Throughout the fair, the CIA provided endless beverages and flavorful food that was prepared by the students. It was a beautiful spread. The career fair had a continuous flow of students who were well-prepared and focused on their mission to secure an internship/externship. Throughout my years of participating in career fairs, students/participants typically are interested in company giveaways as opposed to talking to recruiters. With the CIA students, they were not interested in giveaways. They were much more interested in company information, internship/employment opportunities and Chef Roland.
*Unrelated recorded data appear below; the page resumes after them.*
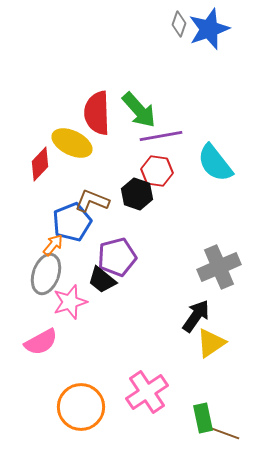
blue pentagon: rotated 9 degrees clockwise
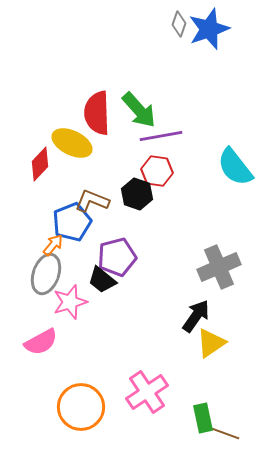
cyan semicircle: moved 20 px right, 4 px down
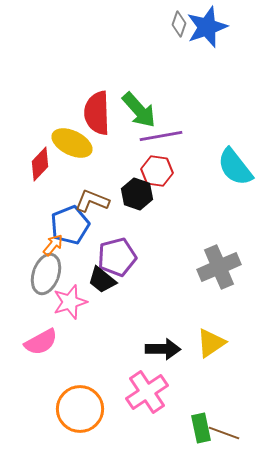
blue star: moved 2 px left, 2 px up
blue pentagon: moved 2 px left, 3 px down
black arrow: moved 33 px left, 33 px down; rotated 56 degrees clockwise
orange circle: moved 1 px left, 2 px down
green rectangle: moved 2 px left, 10 px down
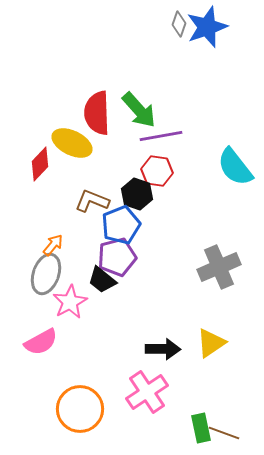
blue pentagon: moved 51 px right
pink star: rotated 12 degrees counterclockwise
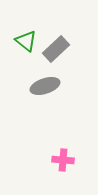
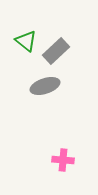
gray rectangle: moved 2 px down
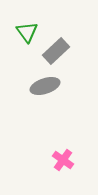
green triangle: moved 1 px right, 9 px up; rotated 15 degrees clockwise
pink cross: rotated 30 degrees clockwise
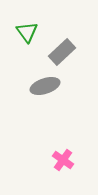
gray rectangle: moved 6 px right, 1 px down
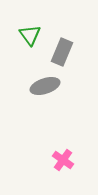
green triangle: moved 3 px right, 3 px down
gray rectangle: rotated 24 degrees counterclockwise
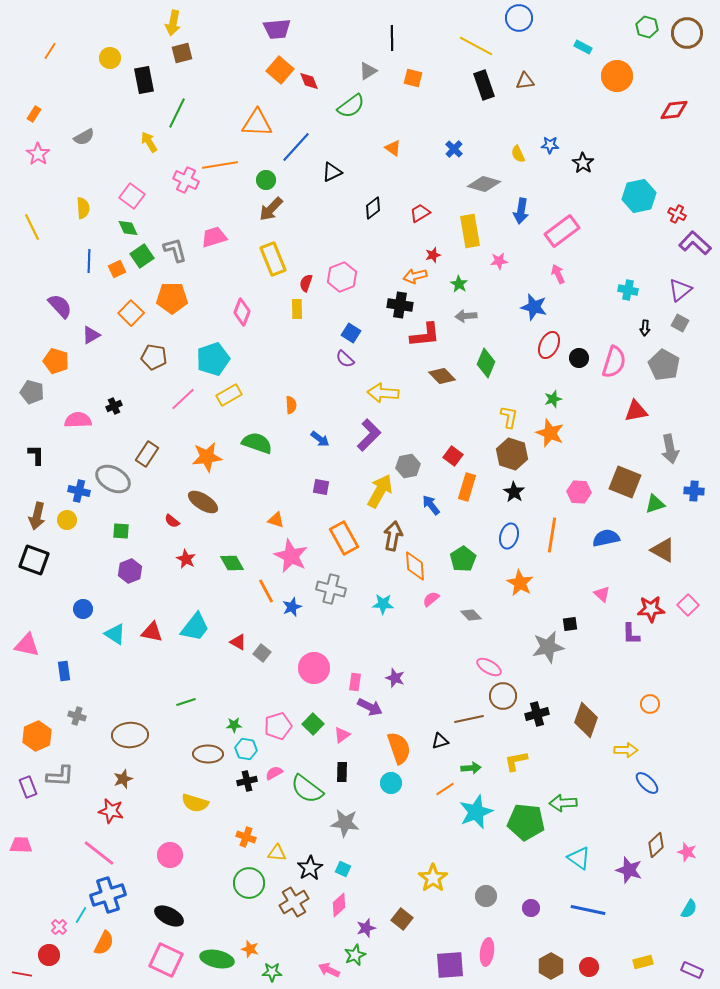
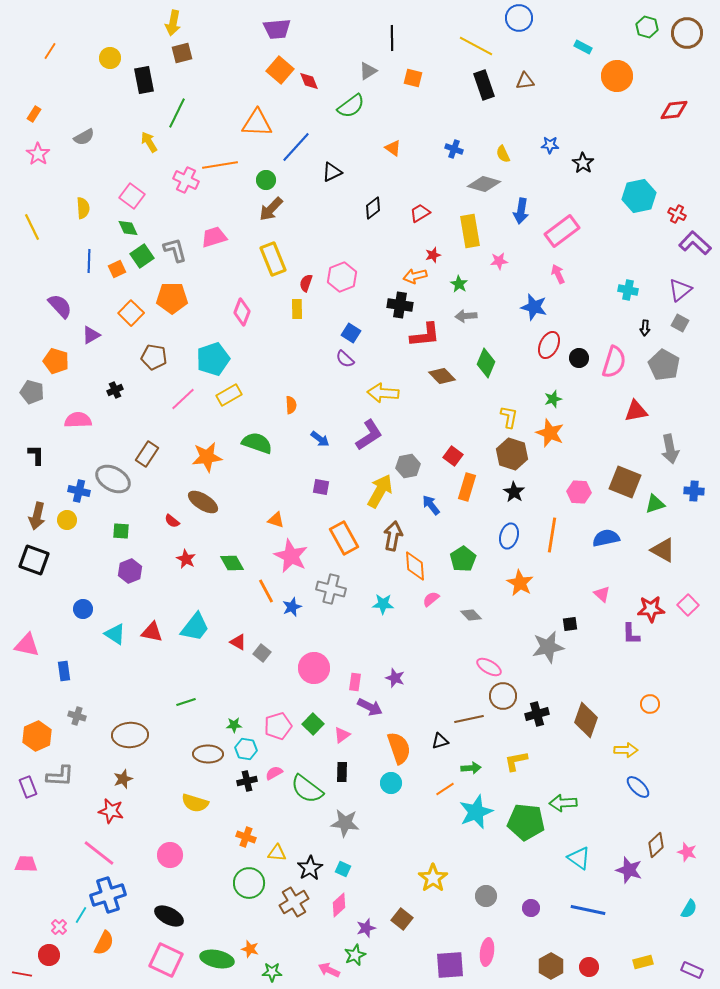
blue cross at (454, 149): rotated 24 degrees counterclockwise
yellow semicircle at (518, 154): moved 15 px left
black cross at (114, 406): moved 1 px right, 16 px up
purple L-shape at (369, 435): rotated 12 degrees clockwise
blue ellipse at (647, 783): moved 9 px left, 4 px down
pink trapezoid at (21, 845): moved 5 px right, 19 px down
Many of the students were seeking externships, rather than internships and about 85 percent of the students that stopped at our table were baking/pastry students. Unfortunately, Delaware North does not have many baking/pastry internships or externships. We also met with quite a few alumni and soon-to-graduate candidates who were seeking regular employment. In speaking with students, I assessed that their salary expectations were not aligned with entry-level opportunities for which they qualify.  One recently graduated alumnus is seeking a salary of $60,000 minimum. Another student who is graduating in March 2011 is seeking $35,000, minimum – with no work experience and no management/supervisory experience. I’m not sure the CIA is setting their salary expectation or if they feel overwhelmed with their up-and-coming student loan bills.

The CIA is a beautiful campus. I toured the campus twice and had two totally different experiences. My second tour was hosted by a student named Jose. Jose was very professional, elaborated extensively on the history of the campus, curriculum, instructors, restaurants and everything about the CIA. I was very impressed. My colleagues and I had dinner at the Italian restaurant on campus. The food was magnificent, the service was stellar and the atmosphere was bravura.

I was inspired by the students’ tenacity in their education, as well as the facility in which they learn. Environment is key, and I think that adds value to a student’s learning experience. I’ve attended many college career fairs throughout my 17-year career in human resources. The CIA career fair is by far one of the best I’ve attended in terms of organization, professionalism, preparedness of students and a state-of-the-art learning facility.